Watching a friend deal with cancer

Breast cancer awareness month is upon us, so it feels important to write on the subject of cancer and treatment. Writing about cancer is a difficult subject for so many obvious reasons, and so much has been written about it. I have been putting off writing this blog for a good couple of weeks… I have been feeling the fear of writing about this because although two people in my life have been touched by cancer, it feels difficult to write about something as an outsider.

This blog is my personal take on what I have witnessed, learnt and read about. It seems to me that when a person is diagnosed with cancer, suddenly everyone has an opinion. From their Dr to a stranger on the bus, people always want to share their experiences; They have read something; they have a friend who has had a miracle recovery or they know of someone who didn’t take the Dr’s advice and the cancer has returned. All of these opinions are given with the best of intentions and love, but it must be incredibly overwhelming for anyone who has been given a diagnosis of a life threatening illness. How on earth do you make any decisions about your health when you are struggling with such fear.

It seems to me that whatever decisions you make about your health, whether it is cancer or any other life threatening illness, it is important to have as much trust in the process and decisions that you make for yourself as possible. At this time especially, it is not about pleasing others or feeling pressurised to do something that you are not sure about. Whatever conventional treatment you are offered, or have, and whether you combine it with complementary therapy or opt for a more conventional approach, it seems to me that it is important to play a proactive role in your healing.

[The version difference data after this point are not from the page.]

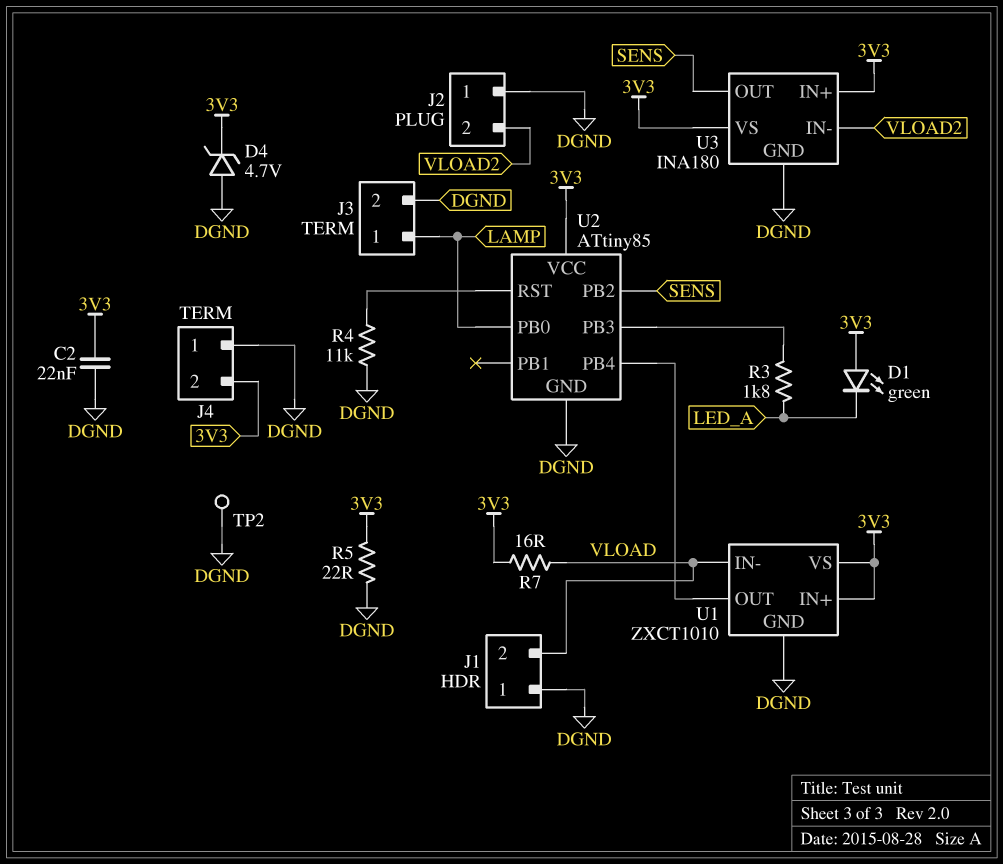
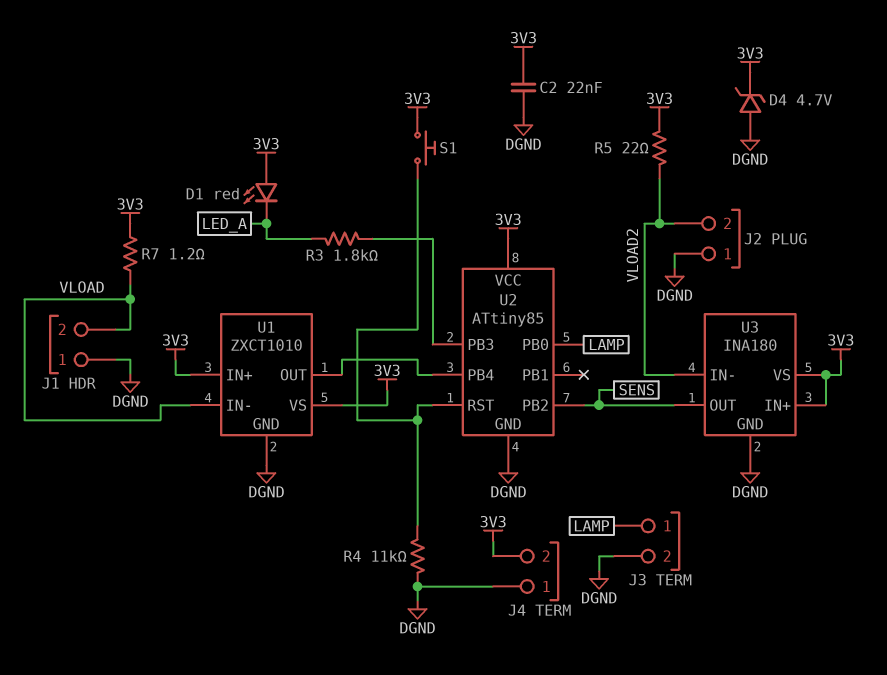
D1: LED green (A 3V3, K LED_A) -> LED red (A 3V3, K LED_A)
R5: 22 (3V3, DGND) -> 22 (3V3, VLOAD2)
R7: 16 (3V3, VLOAD) -> 1.2 (3V3, VLOAD)
S1: none -> button (3V3, U2/RST)
TP2: test point (DGND) -> none

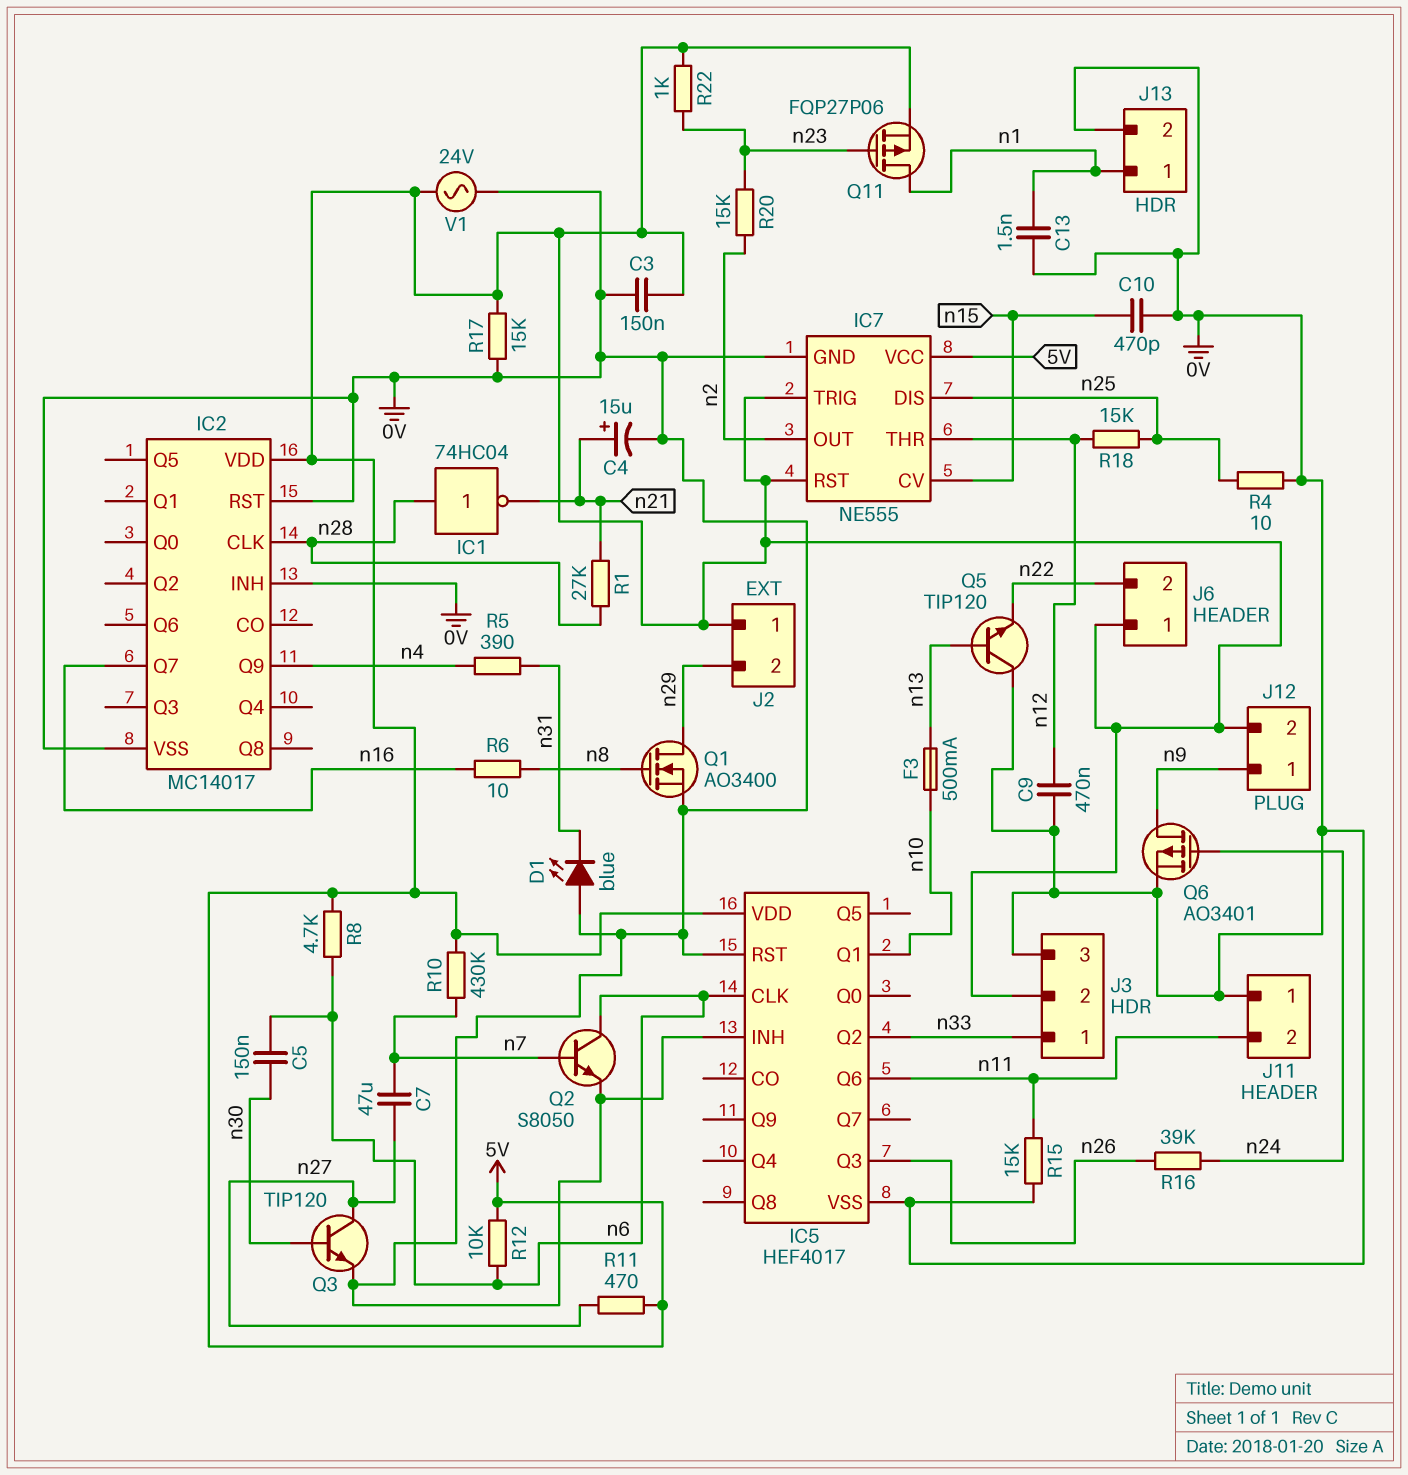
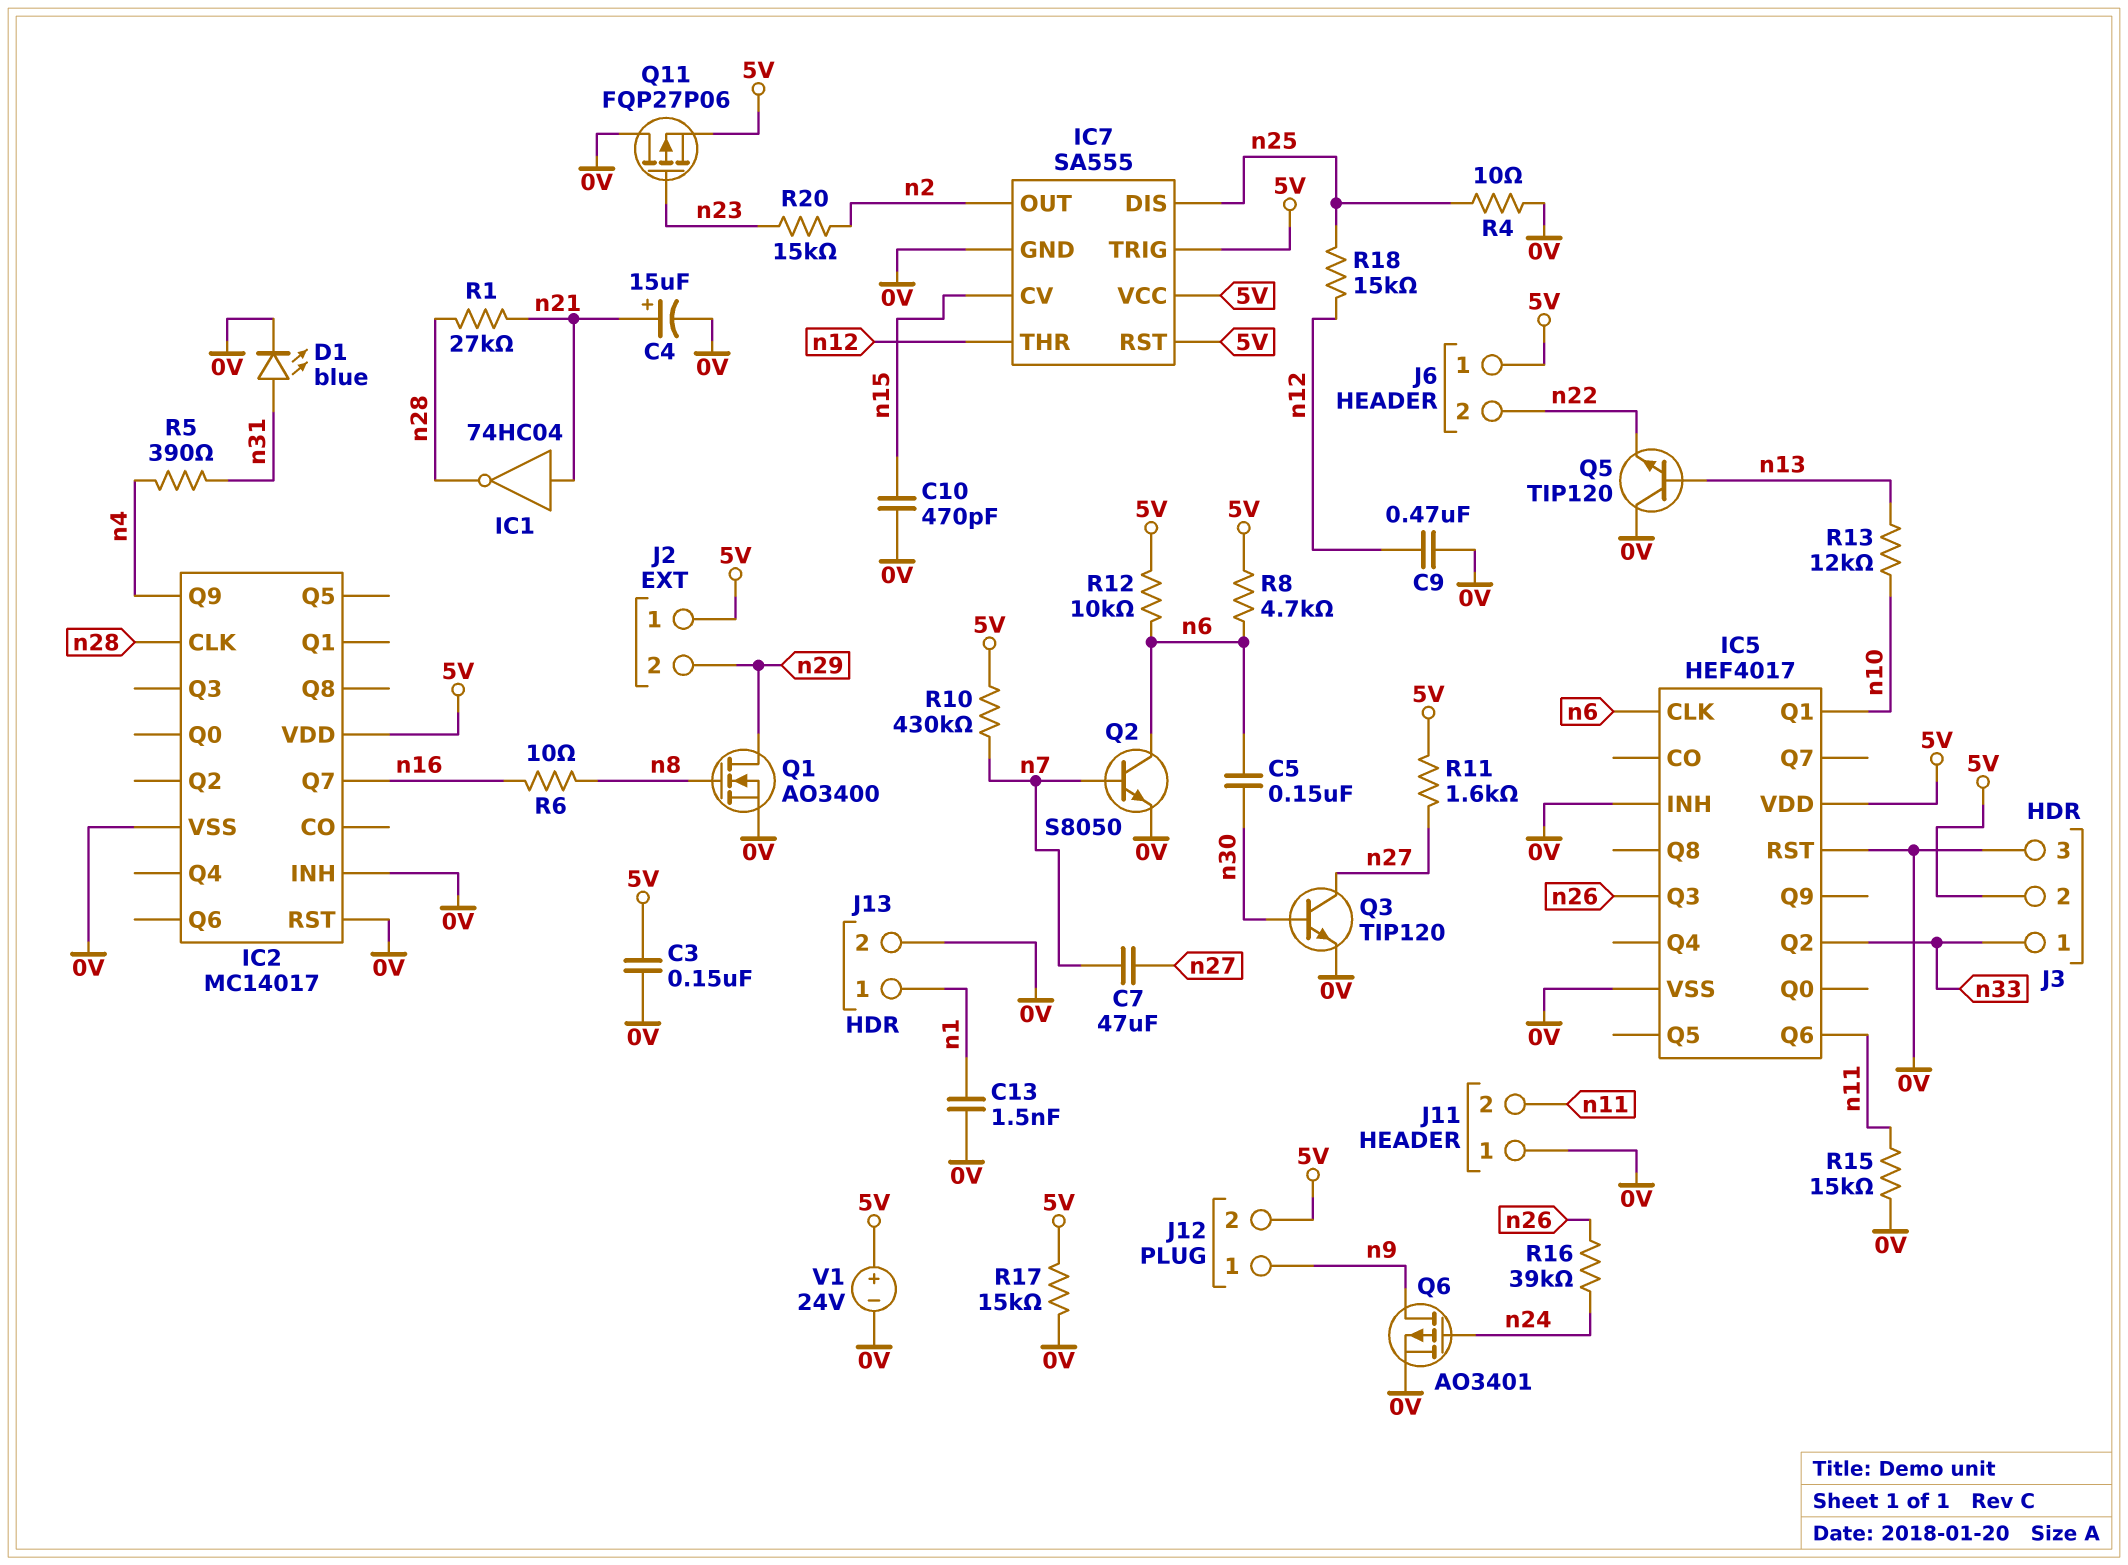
D1: LED blue (A 0V, K n31) -> LED blue (A n31, K 0V)
F3: 500mA (n10, n13) -> none
IC1: NOT 74HC04 (in n28, out n21) -> NOT 74HC04 (in n21, out n28)
IC7: NE555 -> SA555
Q11: PMOS FQP27P06 (G n23, D n1, S 5V) -> PMOS FQP27P06 (G n23, D 0V, S 5V)
R11: 470 (5V, n27) -> 1.6k (5V, n27)
R13: none -> 12k (n10, n13)
R22: 1k (5V, n23) -> none
V1: AC 24V (0V, 5V) -> 24V (plus 5V, minus 0V)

Personally I love this book Radical Remission, Surviving Cancer Against All Odds. This book is an observation of people’s stories about their cancer journey written by Kelly Turner Phd. Through these stories she has observed 9 key factors that people have used to help themselves.

They are:

1. Radically change their diet

2. Taking control of your health.

3. Following your intuition.

4. Using herbs and supplements.

5. Releasing suppressed emotions.

6. Increasing positive emotions.

7. Embracing social support.

8. Deepening your spiritual connection.

9. Having strong reasons for living

One thing that is abundantly clear to me is that a diagnosis of cancer requires a lot of connections with friends, family and health professionals. Watching people I know deal with cancer was incredibly humbling and to witness how many people are willing to help someone at their most vulnerable moments was very moving. Allowing others to help can also take a great deal of bravery, especially for people who have always been strong and independent.